Without any of the pictures, print every record below exactly.

-- Opening Marker --

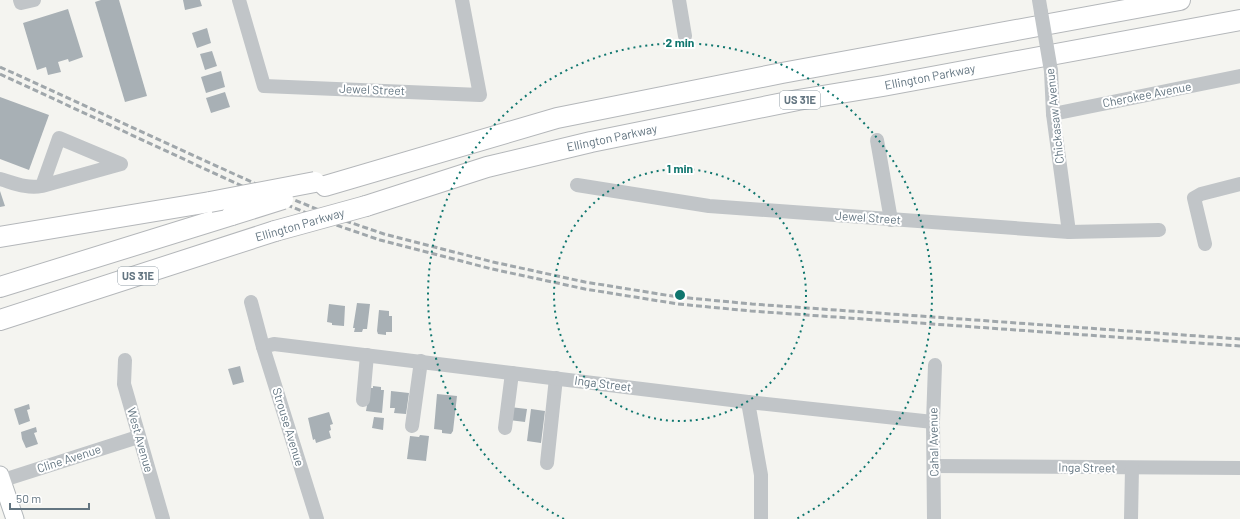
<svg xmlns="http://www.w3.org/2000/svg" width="1240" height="519" viewBox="0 0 1240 519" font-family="Barlow,sans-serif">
<rect width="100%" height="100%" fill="#f4f4f0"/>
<g fill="#a8b0b5">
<polygon points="101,0 119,0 147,96 125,102 95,2"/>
<polygon points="183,0 200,0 202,6 185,10"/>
<polygon points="68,9 83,57 69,62 68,59 58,62 61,72 48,75 46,67 37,70 23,23"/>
<polygon points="207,28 211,43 197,48 192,33"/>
<polygon points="212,51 217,66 205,70 200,54"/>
<polygon points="221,71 225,87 206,93 201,77"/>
<polygon points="225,92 230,107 211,113 206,98"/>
<polygon points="0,97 49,115 29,170 0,159"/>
<polygon points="0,191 5,206 0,207"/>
<polygon points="357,303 370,304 367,329 363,329 362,332 354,332 355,328 353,328"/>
<polygon points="329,304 345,306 344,326 332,325 332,323 327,322"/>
<polygon points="379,310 389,311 389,316 392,316 392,332 386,332 386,335 378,334 377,331"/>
<polygon points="240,366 244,382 233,385 228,369"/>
<polygon points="373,386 381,387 381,390 384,390 382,413 366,411 370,388 373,388"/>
<polygon points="391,391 409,393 406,414 394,413 395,408 390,408"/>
<polygon points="437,394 457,396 453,431 451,434 442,433 442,430 434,429"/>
<polygon points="29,404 30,409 27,410 30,421 19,425 14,409"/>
<polygon points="510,407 527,409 525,422 509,420"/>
<polygon points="531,409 545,411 541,443 527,441"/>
<polygon points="329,412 333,424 330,425 331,430 329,431 331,438 316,443 315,439 313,440 308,418"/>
<polygon points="374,417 384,418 383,430 372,428"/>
<polygon points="36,427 37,432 34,433 38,444 26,448 22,439 21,432"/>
<polygon points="420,435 429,436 426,461 407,459 410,436 419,437"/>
</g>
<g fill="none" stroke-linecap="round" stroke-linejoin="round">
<defs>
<polyline id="major" points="0,475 15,519"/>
<g id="highway">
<polyline points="325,186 557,118 782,73 1180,0"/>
<polyline points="366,206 487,167 591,142 798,100 883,86 1240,20"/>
<polyline points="0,237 210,202"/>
<polyline points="0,287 232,215"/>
<polyline points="0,320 275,231"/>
</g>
</defs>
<use href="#major" stroke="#b2b7ba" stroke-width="19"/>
<use href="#highway" stroke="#b4b7ba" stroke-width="22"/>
<g stroke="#c1c5c8" stroke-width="14">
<polyline points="20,0 21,3 34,0"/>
<polyline points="239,0 264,86 480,95 462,0"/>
<polyline points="679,0 685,36"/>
<polyline points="1039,0 1041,12"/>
<polyline points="1051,71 1053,114 1069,232"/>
<polyline points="1053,114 1240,76"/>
<polyline points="877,140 891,220"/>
<path d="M0,179C14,183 27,189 42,186L121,164L59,138L42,186"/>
<polyline points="577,185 709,206 1069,232 1159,230"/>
<polyline points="1205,244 1194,198 1201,194 1240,184"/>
<polyline points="251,302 263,347"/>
<polyline points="125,360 124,384 163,519"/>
<polyline points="363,400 367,355"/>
<polyline points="748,402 761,475 761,519"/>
<polyline points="412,426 421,361"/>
<polyline points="505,428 512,373"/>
<polyline points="547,463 556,378"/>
<polyline points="934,466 1240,468"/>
<polyline points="0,481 138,437"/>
<polyline points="317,519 263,347 274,344 748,402 933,422"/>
<polyline points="934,519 933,422 935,365"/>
<polyline points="1131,519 1132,468"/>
</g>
<use href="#major" stroke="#fff" stroke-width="17"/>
<use href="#highway" stroke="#fff" stroke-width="20"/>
<g stroke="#a0a7ab" stroke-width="3" stroke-dasharray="6 3" stroke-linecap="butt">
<polyline points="0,67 256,184 343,220 384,234 493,262 585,282 678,297 752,304 1240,339"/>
<polyline points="0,74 244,187 333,224 380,240 492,269 585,289 678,304 751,311 1240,346"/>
</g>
<defs>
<g id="highway-bridge">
<polyline points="210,202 315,182"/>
<polyline points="232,215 283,199"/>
<polyline points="275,231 366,206"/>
</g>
</defs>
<use href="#highway-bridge" stroke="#b4b7ba" stroke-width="22" stroke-linecap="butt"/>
<polyline stroke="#c1c5c8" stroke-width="14" points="1041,12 1051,71"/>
<use href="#highway-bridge" stroke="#fff" stroke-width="20"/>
</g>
<g fill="none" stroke="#0f766e" stroke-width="2" stroke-dasharray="2 4">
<circle cx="680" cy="295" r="126"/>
<path d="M564 519A252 252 0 1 1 796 519"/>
</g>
<g text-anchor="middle" stroke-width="4" stroke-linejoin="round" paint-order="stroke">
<g fill="#fff" stroke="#929ea7" stroke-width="1">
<rect x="780" y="91" width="40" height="18" rx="3"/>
<rect x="118" y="267" width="40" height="18" rx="3"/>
</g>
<g font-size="11" font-weight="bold" fill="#637581">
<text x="800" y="104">US 31E</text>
<text x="138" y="280">US 31E</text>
</g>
<g font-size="12" fill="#637581" stroke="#fff">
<text transform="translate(930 77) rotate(-11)" y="4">Ellington Parkway</text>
<text transform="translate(372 90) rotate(2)" y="4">Jewel Street</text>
<text transform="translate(1147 95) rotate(-11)" y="4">Cherokee Avenue</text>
<text transform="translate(1055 116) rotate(-96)" y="4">Chickasaw Avenue</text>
<text transform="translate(612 138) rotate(-12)" y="4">Ellington Parkway</text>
<text transform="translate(868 218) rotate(4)" y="4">Jewel Street</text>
<text transform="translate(300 225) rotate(-16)" y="4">Ellington Parkway</text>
<text transform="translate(603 384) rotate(7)" y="4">Inga Street</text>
<text transform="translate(288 427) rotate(73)" y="4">Strouse Avenue</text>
<text transform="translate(140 440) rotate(74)" y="4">West Avenue</text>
<text transform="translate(934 442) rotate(-91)" y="4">Cahal Avenue</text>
<text transform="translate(69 459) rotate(-18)" y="4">Cline Avenue</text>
<text transform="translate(1087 468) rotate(1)" y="4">Inga Street</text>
</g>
</g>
<circle cx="680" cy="295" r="6" fill="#0f766e" stroke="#fff" stroke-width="2"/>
<g font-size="12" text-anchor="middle" font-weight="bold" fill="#0f766e" stroke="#fff" stroke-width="4" stroke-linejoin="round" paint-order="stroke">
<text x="680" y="47">2 min</text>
<text x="680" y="173">1 min</text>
</g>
<path d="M10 503v6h79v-6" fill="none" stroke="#637581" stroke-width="2"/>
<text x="16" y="503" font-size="12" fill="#637581" stroke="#ffffff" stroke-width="3" paint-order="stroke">50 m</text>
</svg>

-- Closing Marker --

**RESPONSE**
<svg xmlns="http://www.w3.org/2000/svg" width="1240" height="519" viewBox="0 0 1240 519" font-family="Barlow,sans-serif">
<rect width="100%" height="100%" fill="#f4f4f0"/>
<g fill="#a8b0b5">
<polygon points="101,0 119,0 147,96 125,102 95,2"/>
<polygon points="183,0 200,0 202,6 185,10"/>
<polygon points="68,9 83,57 69,62 68,59 58,62 61,72 48,75 46,67 37,70 23,23"/>
<polygon points="207,28 211,43 197,48 192,33"/>
<polygon points="212,51 217,66 205,70 200,54"/>
<polygon points="221,71 225,87 206,93 201,77"/>
<polygon points="225,92 230,107 211,113 206,98"/>
<polygon points="0,97 49,115 29,170 0,159"/>
<polygon points="0,191 5,206 0,207"/>
<polygon points="357,303 370,304 367,329 363,329 362,332 354,332 355,328 353,328"/>
<polygon points="329,304 345,306 344,326 332,325 332,323 327,322"/>
<polygon points="379,310 389,311 389,316 392,316 392,332 386,332 386,335 378,334 377,331"/>
<polygon points="240,366 244,382 233,385 228,369"/>
<polygon points="373,386 381,387 381,390 384,390 382,413 366,411 370,388 373,388"/>
<polygon points="391,391 409,393 406,414 394,413 395,408 390,408"/>
<polygon points="437,394 457,396 453,431 451,434 442,433 442,430 434,429"/>
<polygon points="29,404 30,409 27,410 30,421 19,425 14,409"/>
<polygon points="510,407 527,409 525,422 509,420"/>
<polygon points="531,409 545,411 541,443 527,441"/>
<polygon points="329,412 333,424 330,425 331,430 329,431 331,438 316,443 315,439 313,440 308,418"/>
<polygon points="374,417 384,418 383,430 372,428"/>
<polygon points="36,427 37,432 34,433 38,444 26,448 22,439 21,432"/>
<polygon points="420,435 429,436 426,461 407,459 410,436 419,437"/>
</g>
<g fill="none" stroke-linecap="round" stroke-linejoin="round">
<defs>
<polyline id="major" points="0,475 15,519"/>
<g id="highway">
<polyline points="325,186 557,118 782,73 1180,0"/>
<polyline points="366,206 487,167 591,142 798,100 883,86 1240,20"/>
<polyline points="0,237 210,202"/>
<polyline points="0,287 232,215"/>
<polyline points="0,320 275,231"/>
</g>
</defs>
<use href="#major" stroke="#b2b7ba" stroke-width="19"/>
<use href="#highway" stroke="#b4b7ba" stroke-width="22"/>
<g stroke="#c1c5c8" stroke-width="14">
<polyline points="20,0 21,3 34,0"/>
<polyline points="239,0 264,86 480,95 462,0"/>
<polyline points="679,0 685,36"/>
<polyline points="1039,0 1041,12"/>
<polyline points="1051,71 1053,114 1069,232"/>
<polyline points="1053,114 1240,76"/>
<polyline points="877,140 891,220"/>
<path d="M0,179C14,183 27,189 42,186L121,164L59,138L42,186"/>
<polyline points="577,185 709,206 1069,232 1159,230"/>
<polyline points="1205,244 1194,198 1201,194 1240,184"/>
<polyline points="251,302 263,347"/>
<polyline points="125,360 124,384 163,519"/>
<polyline points="363,400 367,355"/>
<polyline points="748,402 761,475 761,519"/>
<polyline points="412,426 421,361"/>
<polyline points="505,428 512,373"/>
<polyline points="547,463 556,378"/>
<polyline points="934,466 1240,468"/>
<polyline points="0,481 138,437"/>
<polyline points="317,519 263,347 274,344 748,402 933,422"/>
<polyline points="934,519 933,422 935,365"/>
<polyline points="1131,519 1132,468"/>
</g>
<use href="#major" stroke="#fff" stroke-width="17"/>
<use href="#highway" stroke="#fff" stroke-width="20"/>
<g stroke="#a0a7ab" stroke-width="3" stroke-dasharray="6 3" stroke-linecap="butt">
<polyline points="0,67 256,184 343,220 384,234 493,262 585,282 678,297 752,304 1240,339"/>
<polyline points="0,74 244,187 333,224 380,240 492,269 585,289 678,304 751,311 1240,346"/>
</g>
<defs>
<g id="highway-bridge">
<polyline points="210,202 315,182"/>
<polyline points="232,215 283,199"/>
<polyline points="275,231 366,206"/>
</g>
</defs>
<use href="#highway-bridge" stroke="#b4b7ba" stroke-width="22" stroke-linecap="butt"/>
<polyline stroke="#c1c5c8" stroke-width="14" points="1041,12 1051,71"/>
<use href="#highway-bridge" stroke="#fff" stroke-width="20"/>
</g>
<g fill="none" stroke="#0f766e" stroke-width="2" stroke-dasharray="2 4">
<circle cx="680" cy="295" r="126"/>
<path d="M564 519A252 252 0 1 1 796 519"/>
</g>
<g text-anchor="middle" stroke-width="4" stroke-linejoin="round" paint-order="stroke">
<g fill="#fff" stroke="#929ea7" stroke-width="1">
<rect x="780" y="91" width="40" height="18" rx="3"/>
<rect x="118" y="267" width="40" height="18" rx="3"/>
</g>
<g font-size="11" font-weight="bold" fill="#637581">
<text x="800" y="104">US 31E</text>
<text x="138" y="280">US 31E</text>
</g>
<g font-size="12" fill="#637581" stroke="#fff">
<text transform="translate(930 77) rotate(-11)" y="4">Ellington Parkway</text>
<text transform="translate(372 90) rotate(2)" y="4">Jewel Street</text>
<text transform="translate(1147 95) rotate(-11)" y="4">Cherokee Avenue</text>
<text transform="translate(1055 116) rotate(-96)" y="4">Chickasaw Avenue</text>
<text transform="translate(612 138) rotate(-12)" y="4">Ellington Parkway</text>
<text transform="translate(868 218) rotate(4)" y="4">Jewel Street</text>
<text transform="translate(300 225) rotate(-16)" y="4">Ellington Parkway</text>
<text transform="translate(603 384) rotate(7)" y="4">Inga Street</text>
<text transform="translate(288 427) rotate(73)" y="4">Strouse Avenue</text>
<text transform="translate(140 440) rotate(74)" y="4">West Avenue</text>
<text transform="translate(934 442) rotate(-91)" y="4">Cahal Avenue</text>
<text transform="translate(69 459) rotate(-18)" y="4">Cline Avenue</text>
<text transform="translate(1087 468) rotate(1)" y="4">Inga Street</text>
</g>
</g>
<circle cx="680" cy="295" r="6" fill="#0f766e" stroke="#fff" stroke-width="2"/>
<g font-size="12" text-anchor="middle" font-weight="bold" fill="#0f766e" stroke="#fff" stroke-width="4" stroke-linejoin="round" paint-order="stroke">
<text x="680" y="47">2 min</text>
<text x="680" y="173">1 min</text>
</g>
<path d="M10 503v6h79v-6" fill="none" stroke="#637581" stroke-width="2"/>
<text x="16" y="503" font-size="12" fill="#637581" stroke="#ffffff" stroke-width="3" paint-order="stroke">50 m</text>
</svg>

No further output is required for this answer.